I was able to learn at around D+ and 'x. Furthermore, when providing redundancy to the neural elements in the middle layer, the operating states within the same group are the same, but if they are not the same and are determined completely using random numbers, the processing speed will be faster.

[Effects of the Invention] This invention provides neural element groups in which a plurality of neural elements constituting an input layer, an intermediate layer, and an output layer are divided into groups of a predetermined number, and each of the outputs of the neural elements is multiplied by a coupling coefficient.

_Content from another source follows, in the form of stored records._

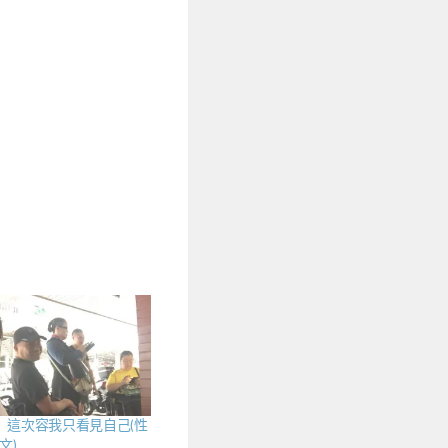
】這次容我只看見自己(性
文)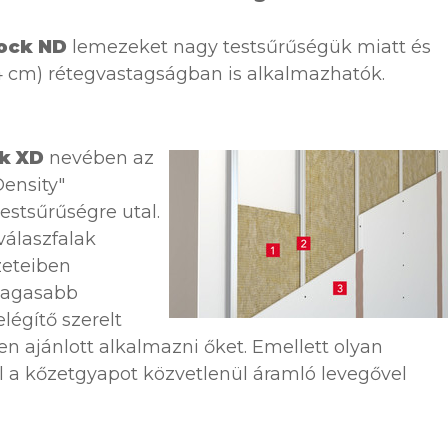
ock ND
lemezeket nagy testsűrűségük miatt és
(4 cm) rétegvastagságban is alkalmazhatók.
k XD
nevében az
Density"
testsűrűségre utal.
válaszfalak
zeteiben
gmagasabb
légítő szerelt
en ajánlott alkalmazni őket. Emellett olyan
l a kőzetgyapot közvetlenül áramló levegővel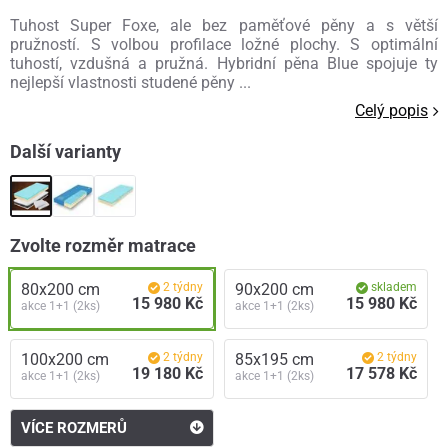
Tuhost Super Foxe, ale bez paměťové pěny a s větší
pružností. S volbou profilace ložné plochy. S optimální
tuhostí, vzdušná a pružná. Hybridní pěna Blue spojuje ty
nejlepší vlastnosti studené pěny ...
Celý popis
Další varianty
Zvolte rozměr matrace
80x200 cm
2 týdny
90x200 cm
skladem
15 980 Kč
15 980 Kč
akce 1+1 (2ks)
akce 1+1 (2ks)
100x200 cm
2 týdny
85x195 cm
2 týdny
19 180 Kč
17 578 Kč
akce 1+1 (2ks)
akce 1+1 (2ks)
VÍCE ROZMERŮ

It is equipped with a coupling element that outputs to the neural element of the next layer, and input data to the neural element of the input layer and output data to the neural element of the output layer are set in advance as learning data, and the operating state of the neural element of the input layer is Substantially the same allocation is made within the same group, and each neural element in the intermediate layer performs a summation operation on signals via a coupling element that connects with the neural element in the previous layer, while obtaining a calculation output in the neural element in the output layer; ” A neural circuit that can increase the learning speed and improve the probability of converging to the global optimal solution by configuring it to locally minimize the energy defined by the output data and the square of the calculation output. There is an effect that a network device can be obtained.

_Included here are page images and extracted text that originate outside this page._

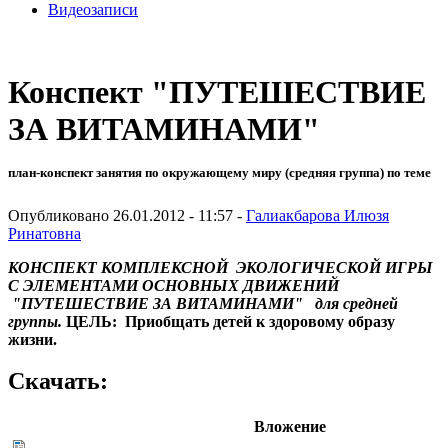
Видеозаписи
Конспект "ПУТЕШЕСТВИЕ
ЗА ВИТАМИНАМИ"
план-конспект занятия по окружающему миру (средняя группа) по теме
Опубликовано 26.01.2012 - 11:57 -
Галиакбарова Илюзя
Ринатовна
КОНСПЕКТ КОМПЛЕКСНОЙ ЭКОЛОГИЧЕСКОЙ ИГРЫ
С ЭЛЕМЕНТАМИ ОСНОВНЫХ ДВИЖЕНИЙ
"ПУТЕШЕСТВИЕ ЗА ВИТАМИНАМИ" для средней
группы.
ЦЕЛЬ:
Приобщать детей к здоровому образу
жизни.
Скачать:
Вложение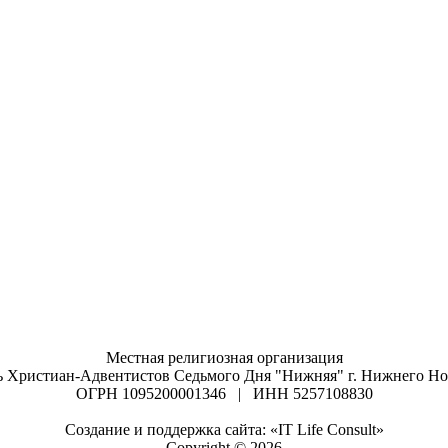
Местная религиозная организация
ь Христиан-Адвентистов Седьмого Дня "Нижняя" г. Нижнего Но
ОГРН 1095200001346 | ИНН 5257108830
Создание и поддержка сайта: «IT Life Consult»
Copyright © 2026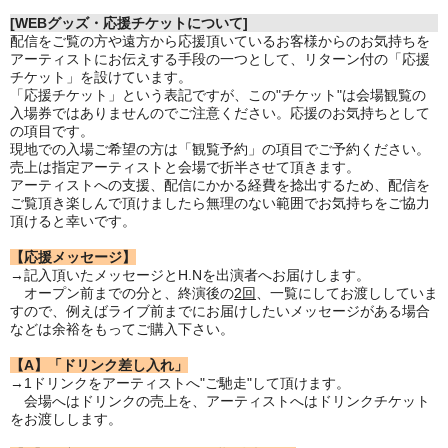
[WEBグッズ・応援チケットについて]
配信をご覧の方や遠方から応援頂いているお客様からのお気持ちを
アーティストにお伝えする手段の一つとして、リターン付の「応援
チケット」を設けています。
「応援チケット」という表記ですが、この"チケット"は会場観覧の
入場券ではありませんのでご注意ください。応援のお気持ちとして
の項目です。
現地での入場ご希望の方は「観覧予約」の項目でご予約ください。
売上は指定アーティストと会場で折半させて頂きます。
アーティストへの支援、配信にかかる経費を捻出するため、配信を
ご覧頂き楽しんで頂けましたら無理のない範囲でお気持ちをご協力
頂けると幸いです。
【応援メッセージ】
→記入頂いたメッセージとH.Nを出演者へお届けします。
オープン前までの分と、終演後の
2回
、一覧にしてお渡ししていま
すので、例えばライブ前までにお届けしたいメッセージがある場合
などは余裕をもってご購入下さい。
【A】「ドリンク差し入れ」
→1ドリンクをアーティストへ"ご馳走"して頂けます。
会場へはドリンクの売上を、アーティストへはドリンクチケット
をお渡しします。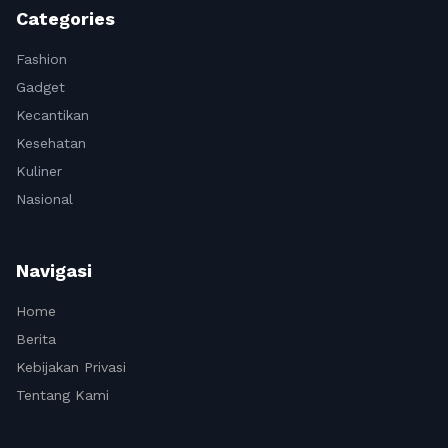
Categories
Fashion
Gadget
Kecantikan
Kesehatan
Kuliner
Nasional
Navigasi
Home
Berita
Kebijakan Privasi
Tentang Kami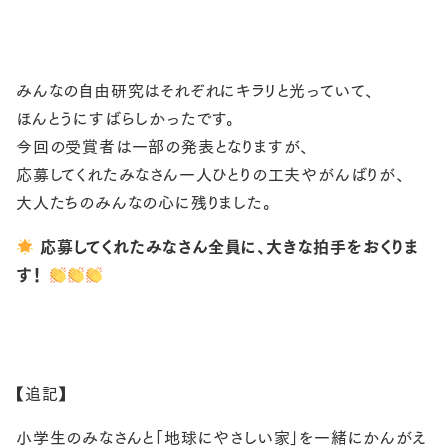
みんなの自由研究はそれぞれにキラリと光っていて、
ほんとうにすばらしかったです。
今回の受賞者は一部の発表となりますが、
応募してくれたみなさん一人ひとりの工夫やがんばりが、
大人たちのみんなの心に残りました。
応募してくれたみなさん全員に、大きな拍手をおくりま
す！
【追記】
小学生のみなさんと「地球にやさしい家」を一緒にかんがえ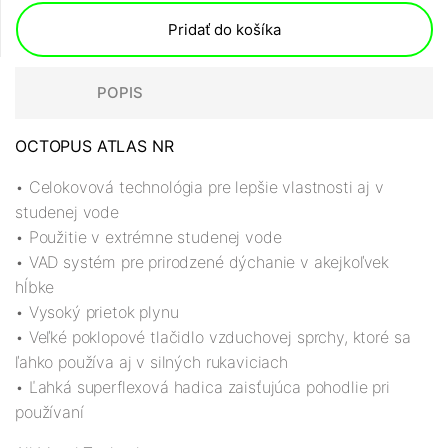
Pridať do košíka
POPIS
OCTOPUS ATLAS NR
• Celokovová technológia pre lepšie vlastnosti aj v
studenej vode
• Použitie v extrémne studenej vode
• VAD systém pre prirodzené dýchanie v akejkoľvek
hĺbke
• Vysoký prietok plynu
• Veľké poklopové tlačidlo vzduchovej sprchy, ktoré sa
ľahko používa aj v silných rukaviciach
• Ľahká superflexová hadica zaisťujúca pohodlie pri
používaní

[Brief explanation of drawings]

The It diagram is an explanatory diagram showing the configuration of a neural network device according to an embodiment of the present invention, FIG. 2 is a flowchart for calculating a learning equation according to this embodiment, and FIG. An explanatory diagram showing backpropagation, Fig. 4 is an explanatory diagram showing the configuration of a conventional neural network device, Fig. 5 is a flowchart for calculating the learning equation related to the conventional device, and Fig. 6 is an error related to the conventional device. It is an explanatory diagram showing back propagation of. (Ill...neural element, (12)...coupling element. In the figures, the same reference numerals indicate the same or equivalent parts.

Claims (1)

[Claims] A neural element group in which a plurality of neural elements constituting the input layer, intermediate layer, and output layer are divided into groups of a predetermined number, and the output of each of the neural elements is multiplied by a coupling coefficient and output to the neural element of the next layer. The input data to the neural elements in the input layer and the output data to the neural elements in the output layer are set in advance as learning data, and the operating states of the neural elements in the input layer are substantially the same within the same group. The neural elements in the intermediate layer each perform summation calculations on the signals via the coupling elements that connect with the neural elements in the previous layer, and obtain the calculation output in the neural elements in the output layer, and a neural network device configured to locally minimize energy defined by the square of the calculation output.